On Sun, 15 Oct 2006 17:24:31 GMT, SriBikeJi > wrote:

>Is there anything special one needs to do when doubling a bread recipe?
> Does one just use twice as much of everthing?
>
>I am a novice. After about three tries, and some adjustments, I finally
>settled on a multi-grain bread recipe that I (and my family) like. It
>ends up with the texture of "regular" sandwich bread. But, my recipe
>only makes two loaves.
>
>Yesterday, I doubled the recipe and instead of ending up with 4 clones
>of the nice loaves I had made before, I ended up with 4 pretty dense,
>semi-risen loaves. Edible but heavy.
>
>Here's my basic process: I mix the dough, let it rest for 20 minutes,
>add the salt & knead it, let it rise, shape it into loaves, let the
>loaves rise, and then bake.
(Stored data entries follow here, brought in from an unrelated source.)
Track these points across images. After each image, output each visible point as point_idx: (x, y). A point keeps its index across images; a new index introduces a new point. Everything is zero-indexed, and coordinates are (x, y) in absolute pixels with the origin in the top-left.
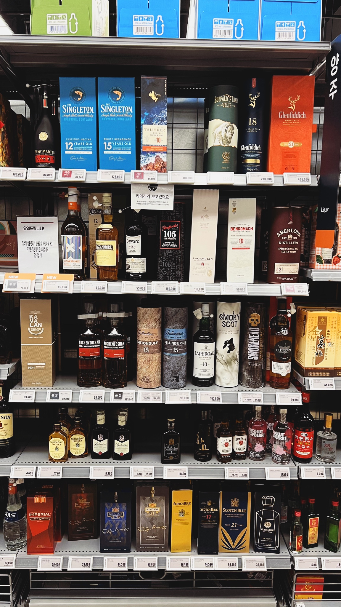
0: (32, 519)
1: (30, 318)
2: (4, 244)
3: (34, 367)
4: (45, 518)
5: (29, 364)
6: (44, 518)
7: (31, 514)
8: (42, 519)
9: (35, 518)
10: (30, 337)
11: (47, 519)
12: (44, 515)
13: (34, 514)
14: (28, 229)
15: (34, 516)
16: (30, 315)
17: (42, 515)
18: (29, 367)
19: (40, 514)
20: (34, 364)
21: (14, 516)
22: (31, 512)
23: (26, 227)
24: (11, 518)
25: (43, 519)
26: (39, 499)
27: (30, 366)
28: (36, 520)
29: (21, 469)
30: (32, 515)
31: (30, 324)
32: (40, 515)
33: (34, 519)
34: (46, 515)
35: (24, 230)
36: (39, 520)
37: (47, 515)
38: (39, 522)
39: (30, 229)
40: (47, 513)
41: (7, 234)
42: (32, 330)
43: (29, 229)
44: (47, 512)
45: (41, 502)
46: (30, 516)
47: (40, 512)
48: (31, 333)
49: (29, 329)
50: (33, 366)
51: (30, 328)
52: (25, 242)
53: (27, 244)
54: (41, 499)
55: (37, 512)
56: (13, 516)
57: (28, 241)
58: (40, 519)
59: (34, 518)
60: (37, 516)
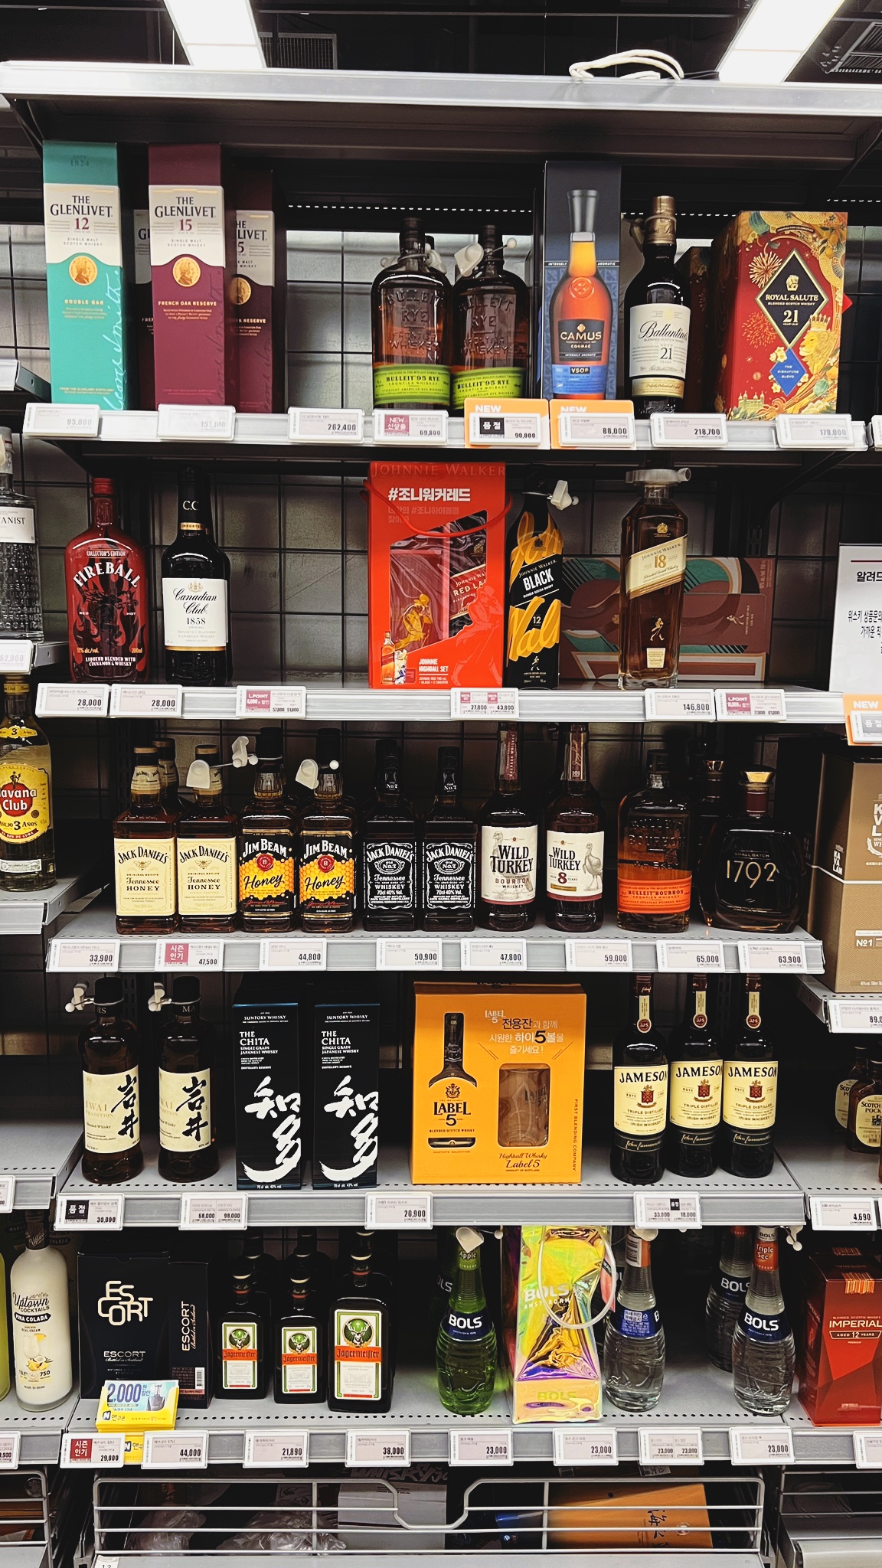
0: (834, 1335)
1: (875, 812)
2: (721, 619)
3: (871, 941)
4: (869, 1333)
5: (859, 933)
6: (866, 1333)
7: (834, 1322)
8: (860, 1336)
9: (843, 1333)
10: (870, 864)
11: (873, 1334)
12: (865, 1325)
13: (841, 1322)
14: (869, 578)
15: (842, 1329)
16: (876, 805)
17: (862, 1324)
18: (858, 941)
19: (857, 1323)
20: (871, 933)
21: (777, 1327)
22: (834, 1318)
23: (865, 574)
24: (770, 1332)
25: (863, 1336)
26: (858, 1283)
27: (861, 938)
28: (846, 1337)
29: (836, 1206)
30: (837, 1325)
31: (874, 827)
32: (857, 1325)
33: (842, 1335)
34: (871, 1324)
35: (858, 580)
36: (853, 1338)
37: (874, 1324)
38: (852, 1342)
39: (876, 578)
40: (873, 1321)
41: (733, 593)
42: (876, 844)
43: (874, 577)
44: (875, 1317)
45: (861, 1291)
46: (832, 1329)
47: (857, 1318)
48: (873, 851)
49: (869, 840)
50: (868, 938)
51: (872, 838)
52: (858, 613)
53: (863, 618)
54: (862, 1284)
55: (848, 1318)
56: (775, 1327)
57: (865, 609)
58: (855, 1335)
59: (840, 1333)
60: (848, 1327)
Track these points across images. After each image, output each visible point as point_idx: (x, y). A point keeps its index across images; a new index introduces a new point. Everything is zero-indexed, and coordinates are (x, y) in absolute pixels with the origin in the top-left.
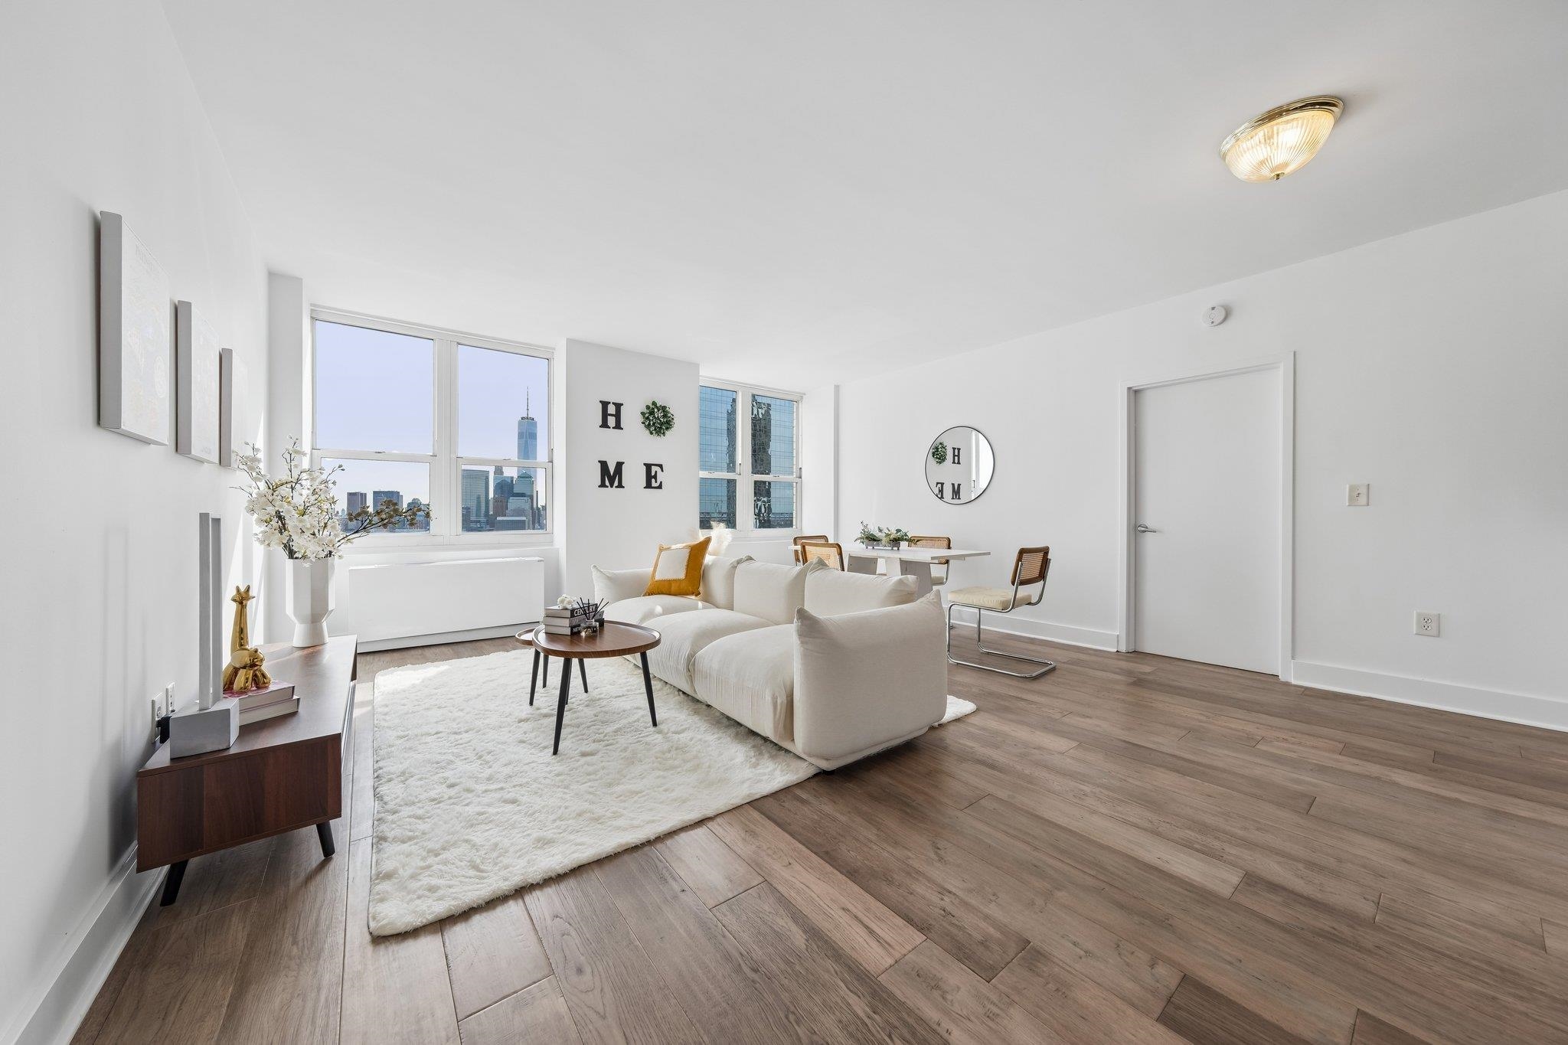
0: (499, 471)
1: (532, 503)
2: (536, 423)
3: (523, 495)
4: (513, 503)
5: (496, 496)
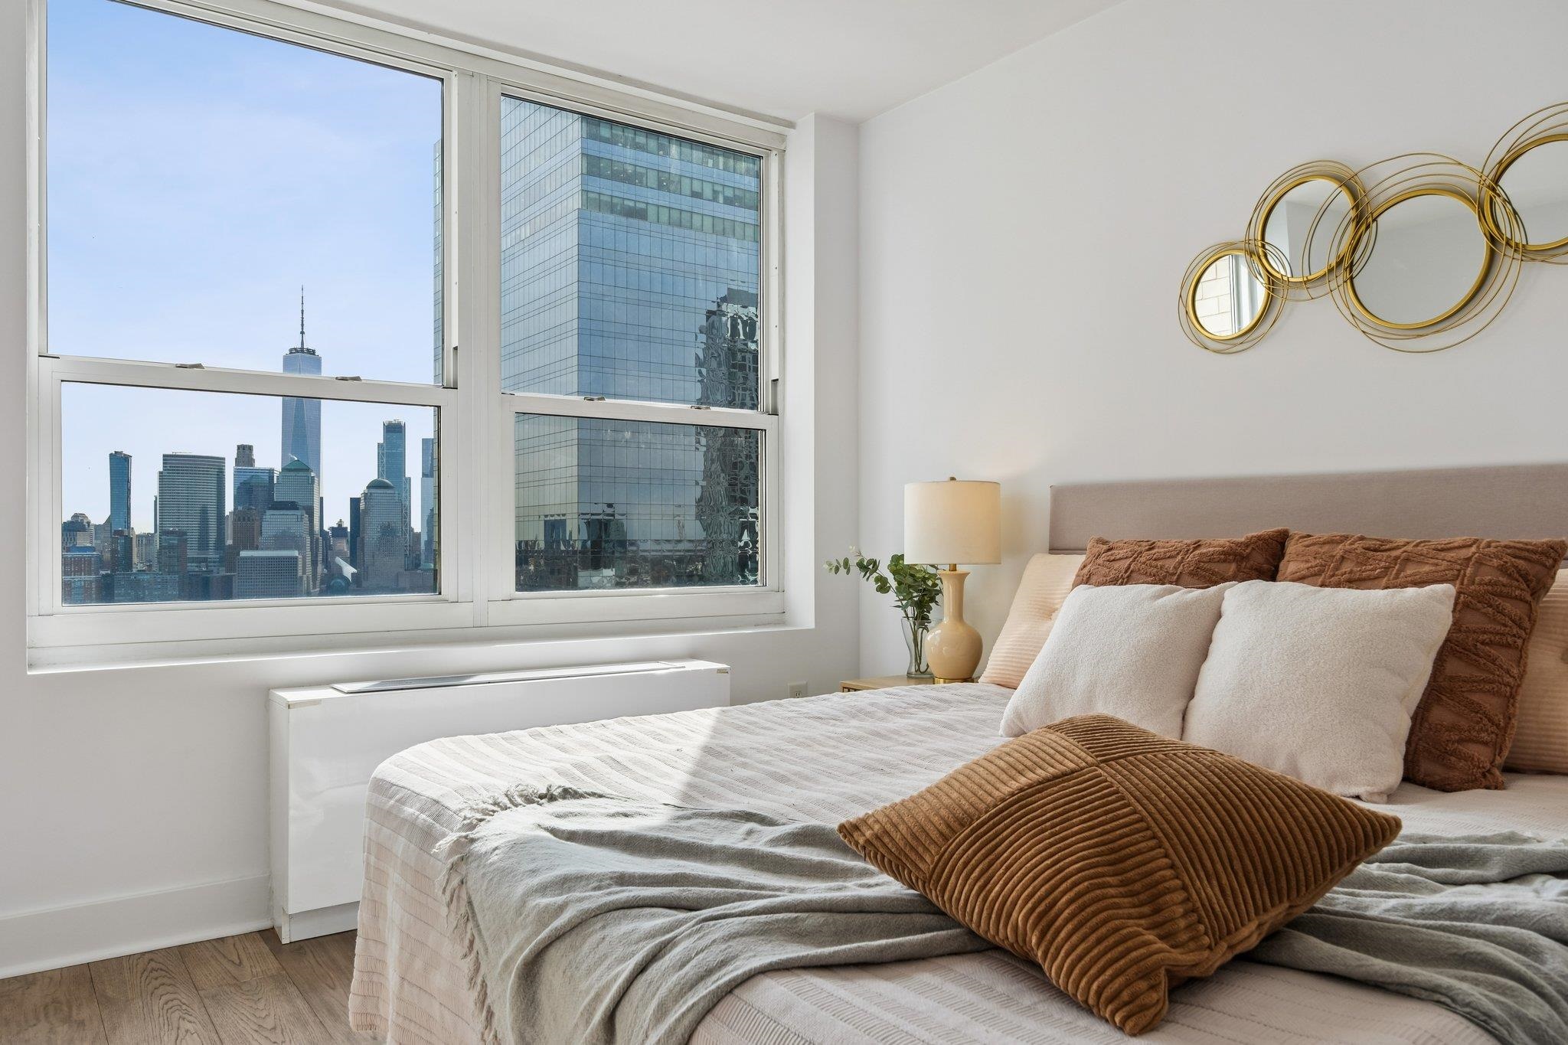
0: (245, 453)
1: (311, 521)
2: (319, 360)
3: (292, 506)
4: (273, 522)
5: (240, 508)
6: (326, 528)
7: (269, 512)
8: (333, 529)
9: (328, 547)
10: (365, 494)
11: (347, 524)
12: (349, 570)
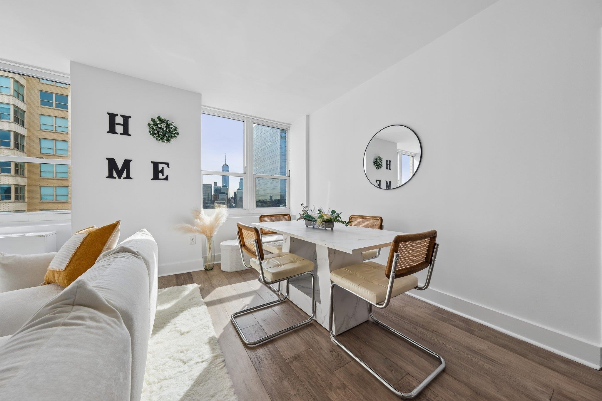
0: (216, 184)
1: (227, 196)
4: (221, 196)
5: (215, 194)
6: (230, 197)
7: (220, 194)
8: (231, 197)
9: (230, 200)
10: (237, 191)
11: (234, 196)
12: (234, 205)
I use rapid rise yeast.
>
>The only thing I noticed this time around that struck me as different is
>that when I "rested" the dough, the dough had noticeably risen. I am
>sure I let it rest around the same amount of time. I'm not saying that
>this is the only thing that was actually different, I am pretty new to
>this, so I may simply overlooked some key thing.
>
>Any ideas about what I goofed up?


One suggestion is to NOT double the amount of yeast. Yeast does a good
job of multiplying on its own, and the most yeast you need is .5
teaspoon per cup of flour, but once you get to 4 or more cups of
flour, adding more yeast does little except speed up the rise. As a
slower rise gives better flavour most of the time, less yeast means
better flavour, so do NOT double the yeast.